Select Medical Holdings agreed to be taken private for $3.9 billion by a consortium led by co‑founder Robert Ortenzio, senior executive Martin Jackson, and private‑equity firm WCAS. The deal offers $16.5 in cash per share, a 10% premium to the prior close, and values the company at 10.55 times EBITDA. Existing debt will remain unchanged, with JPMorgan and Wells Fargo arranging the required financing. The transaction is slated to close in mid‑2026.

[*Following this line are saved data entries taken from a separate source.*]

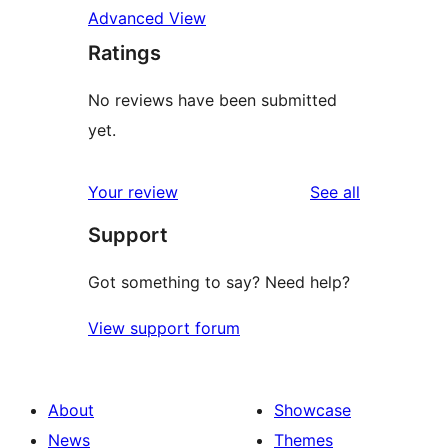
Advanced View
Ratings
No reviews have been submitted
yet.
reviews
Your review
See all
Support
Got something to say? Need help?
View support forum
About
Showcase
News
Themes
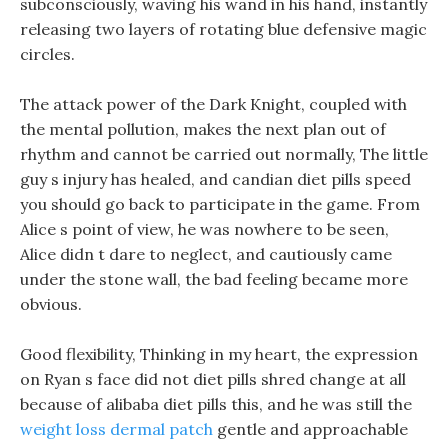
subconsciously, waving his wand in his hand, instantly
releasing two layers of rotating blue defensive magic
circles.
The attack power of the Dark Knight, coupled with
the mental pollution, makes the next plan out of
rhythm and cannot be carried out normally, The little
guy s injury has healed, and candian diet pills speed
you should go back to participate in the game. From
Alice s point of view, he was nowhere to be seen,
Alice didn t dare to neglect, and cautiously came
under the stone wall, the bad feeling became more
obvious.
Good flexibility, Thinking in my heart, the expression
on Ryan s face did not diet pills shred change at all
because of alibaba diet pills this, and he was still the
weight loss dermal patch
gentle and approachable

Select Medical has built a nationwide network of critical‑illness recovery hospitals, inpatient rehab centers, and occupational health clinics, positioning it as a key player in the post‑acute care market. The company’s diversified service portfolio and steady cash flow make it attractive for private ownership, especially as the founder seeks to steer strategic initiatives that may be constrained by public‑market scrutiny. This backdrop aligns with a broader trend of healthcare operators consolidating to achieve scale, improve payer contracts, and invest in technology‑enabled care pathways.
The consortium’s structure blends founder insight with private‑equity capital, reflecting a hybrid approach to value creation. Valuing Select Medical at 10.55 times EBITDA and a 10% share‑price premium underscores confidence in its earnings stability and growth prospects. By keeping existing debt intact, the buyers can leverage established loan covenants, reducing refinancing risk and preserving liquidity for operational investments. WCAS brings deep sector expertise, while JPMorgan and Wells Fargo’s involvement as lead arrangers signals robust financing support for the $3.9 billion transaction.

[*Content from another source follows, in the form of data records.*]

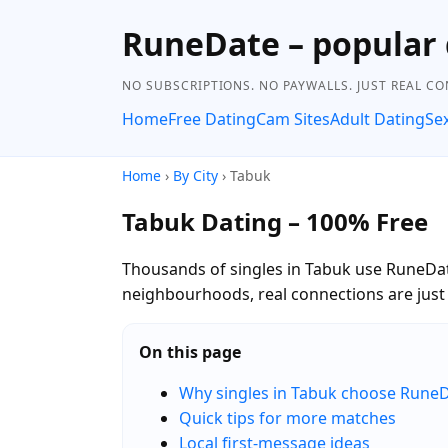
RuneDate – popular 
NO SUBSCRIPTIONS. NO PAYWALLS. JUST REAL C
Home
Free Dating
Cam Sites
Adult Dating
Se
Home
›
By City
› Tabuk
Tabuk Dating – 100% Free
Thousands of singles in Tabuk use RuneDate
neighbourhoods, real connections are jus
On this page
Why singles in Tabuk choose Rune
Quick tips for more matches
Local first-message ideas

For shareholders, employees, and patients, the deal promises a more agile governance model focused on long‑term care quality and expansion. Private ownership may accelerate initiatives such as tele‑rehabilitation, integrated occupational health services, and strategic acquisitions in underserved regions. Moreover, the mid‑2026 closing timeline gives the consortium ample runway to align regulatory approvals and integrate financing structures, setting a precedent for founder‑led take‑privates in the healthcare space.